Solar power installation continues to break records year after year, firmly establishing itself as a dominant force in the global energy landscape. According to a report released by SolarPower Europe, a staggering 239GW of new solar capacity was installed worldwide in 2022, surpassing the annual record for the tenth consecutive year. This demonstrates a 45 percent increase from 2021 and positions solar energy on track to overtake coal as the world’s primary energy source by 2027.
To put this growth into perspective, the amount of new solar power installed in 2022 could effectively power more than 170 million homes in the United States alone. The exponential rise of solar energy can be attributed to its increasing affordability and commercial viability, overcoming the so-called energy trilemma of sustainability, affordability, and security of supply.
As a result of its success, solar energy has triggered a surge in investment, with an estimated $380 billion projected to flow into solar projects in 2023. Significantly, this surpasses anticipated investment in oil production, which is expected to reach approximately $370 billion, marking the first time solar surpasses oil in investment.
Not only is solar outperforming fossil fuels, but it also attracts more investment than other forms of renewable energy. As of 2020, solar accounted for 43 percent of global investments in the renewable energy sector, surpassing offshore wind by 8 percentage points. In 2022, two-thirds of all newly installed renewable capacity came from solar photovoltaics (PV).
Despite these impressive milestones, solar energy still faces significant challenges in becoming the predominant source of electricity worldwide. Solar power currently contributes only 3.6 percent to the global electricity generation matrix, with Europe, North America, and China leading in solar PV generation growth in 2021. To achieve the necessary scale to combat the climate crisis, barriers such as grid infrastructure limitations and complex permitting processes must be overcome.
One of the key obstacles is the outdated and inadequate grid infrastructure, which is ill-prepared to handle the variable transmission rates associated with renewable energy sources. Additionally, the current grid system is designed for power transmission from a limited number of centralized power stations, rather than a vast network of geographically dispersed solar generators. This results in lengthy delays for solar projects seeking to connect to the grid, discouraging many from initiating solar initiatives.
Policy and regulatory hurdles also impede the rapid expansion of solar energy.
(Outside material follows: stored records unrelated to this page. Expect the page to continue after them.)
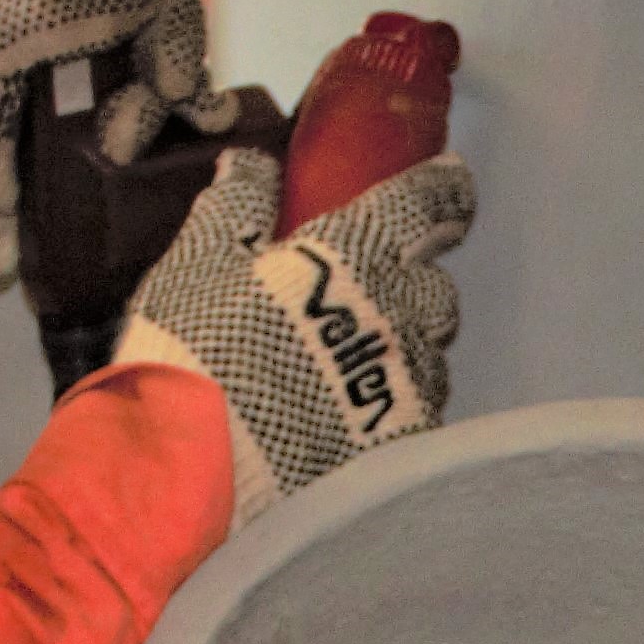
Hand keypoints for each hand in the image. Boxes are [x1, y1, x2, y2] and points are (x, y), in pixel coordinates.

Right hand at [109, 147, 474, 518]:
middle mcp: (397, 316)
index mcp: (351, 257)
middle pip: (436, 286)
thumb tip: (252, 164)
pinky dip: (391, 409)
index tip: (450, 181)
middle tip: (370, 293)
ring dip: (400, 352)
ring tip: (342, 371)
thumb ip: (233, 207)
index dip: (444, 190)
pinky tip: (349, 423)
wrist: (204, 479)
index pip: (424, 204)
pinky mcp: (405, 443)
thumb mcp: (196, 266)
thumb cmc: (193, 359)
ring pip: (428, 354)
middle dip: (412, 283)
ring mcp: (407, 384)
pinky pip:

Many countries impose lengthy and complex permitting procedures, while others rely on competitive bidding processes for contract allocation, which often disadvantages smaller solar generators. Furthermore, solar projects are predominantly concentrated in wealthier nations, leaving developing countries behind in the transition to cleaner energy due to investment risks, upfront costs, inadequate infrastructure, and economic instability. In response to these challenges, progress is being made worldwide to address the barriers hindering solar energy adoption.